October 25, 2012 – February 9, 2013.
For the exhibition at Friedman Benda Castle has produced a major work – an installation of stack-laminated pieces spanning two-stories. Inviting dreamers to imagine, Castle incorporates seating pieces, a table, a lamp, and a spiral staircase leading to a nest resembling a tree house. A culmination of Castle’s own history of ideas and the resolution of formidable technical challenges, this dynamic environment offers Castle’s public a bewitching play of abstraction, function, and fantasy.
Self-referential and set into its own floor, the environment is a room without walls, a gesamtkunswerk, where elements relate to each other, invite interaction, and are rife with repeating aesthetic motifs.

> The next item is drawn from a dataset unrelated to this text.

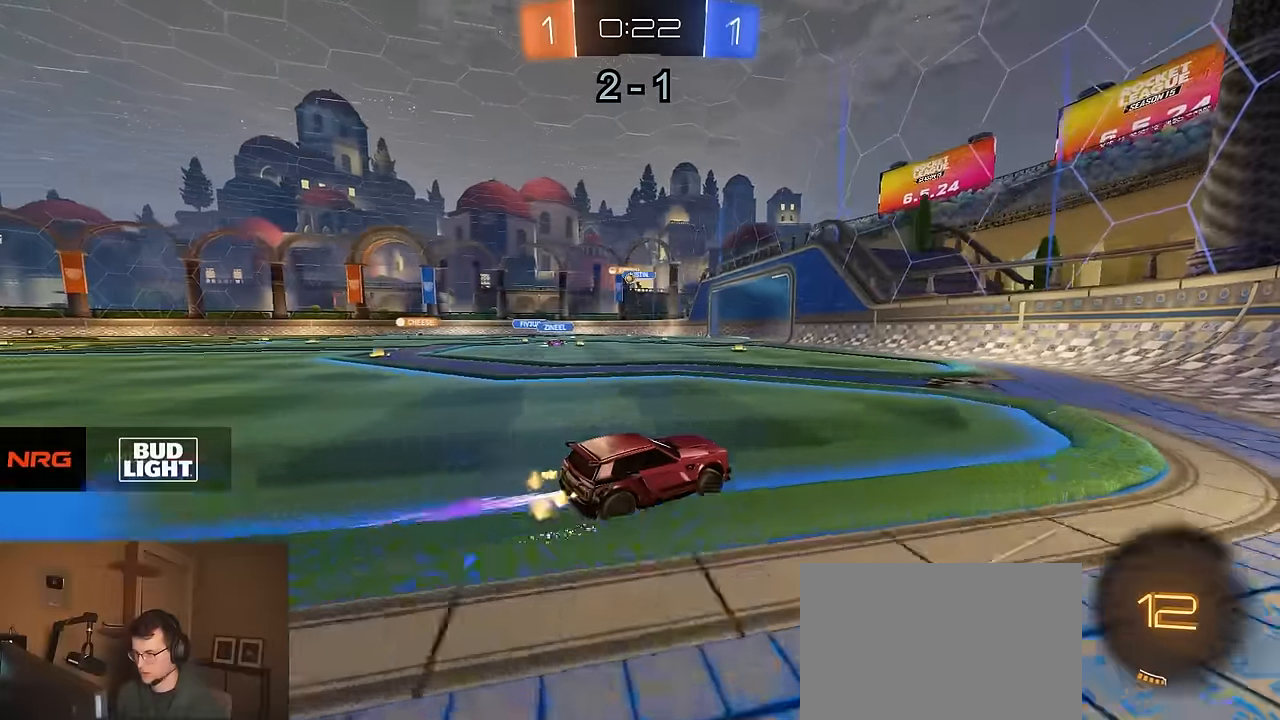
{"buttons": ["R2"], "left_stick": "left", "right_stick": "center", "events": [[100, "left_stick", "left"]]}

In 1969, Castle produced an “environment for contemplation,” a stack-laminated pod-like chamber with a hinged door where one could ensconce and reflect. The new environment, 43 years later was exponentially more complicated to craft; the spiral staircase for example, appears to have regular step intervals but in fact will be built on a zigzag so that it can be hooked into the nest above. With this environment, the formula of the sixties work is reversed. Castle opens his work up to the public, seeking to redefine and re-set relationships.
The exhibition at Barry Friedman Ltd will feature a series of new unique and limited edition furniture, each with a generosity, freedom of expression and confidence in execution not seen before. Multiple dimensions are explored as Castle expands on the possibilities of voids and volumes. Castle augments, re-configures, and gives girth to many familiar shapes – mirror-image chairs, a settee, desk and tables – and the end result is of a new magnitude - fluidly merged, amorphous elements form surprisingly functional furniture.

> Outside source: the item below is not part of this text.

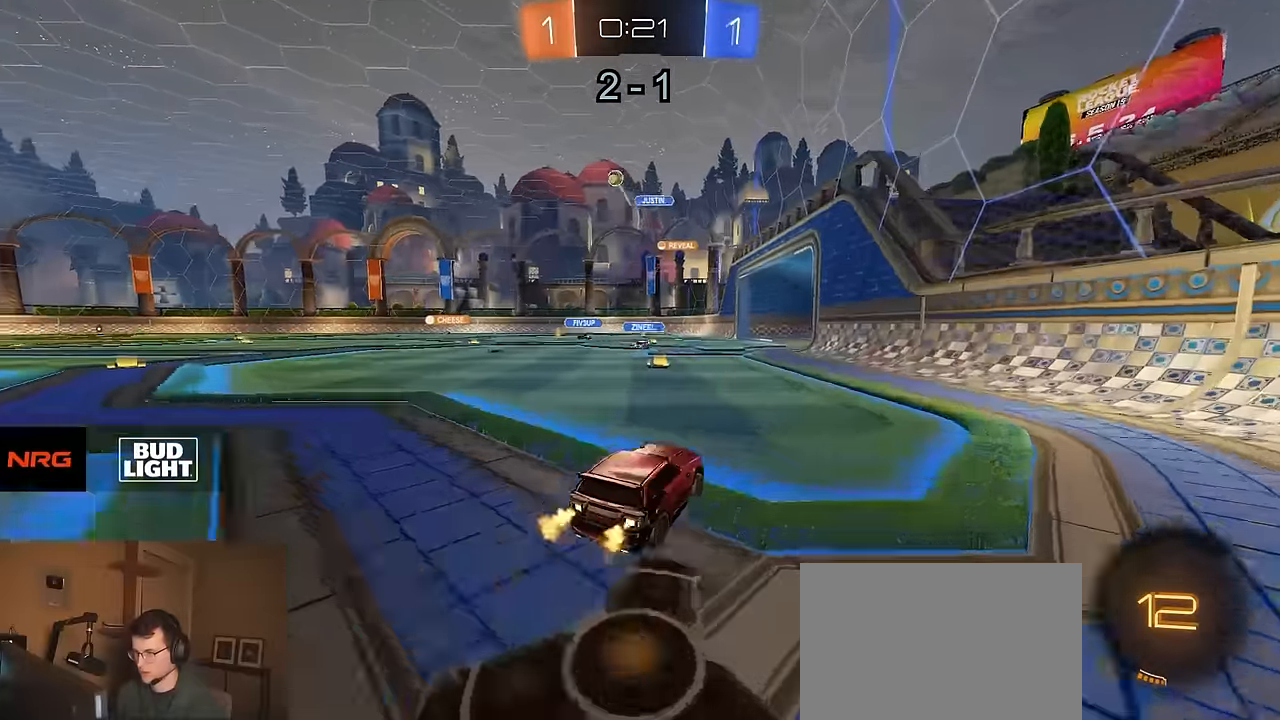
{"buttons": ["TRIANGLE", "R1", "R2"], "left_stick": "left", "right_stick": "center", "events": [[100, "R1", "down"], [133, "left_stick", "center"], [217, "left_stick", "left"], [433, "TRIANGLE", "down"]]}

The centerpiece of the exhibition is an installation - a grid of nine unique wood tables, each emanating from an identical stack-laminated base and each taking on a differentiated identity as it rises to the tabletop. The repetition of identical bases create an illusion that each table is formed from a solid block, referencing classical Greco-Roman figurative sculpture in which the base tends to be left in raw form, showing the origin of the material as it develops upwards, almost organically.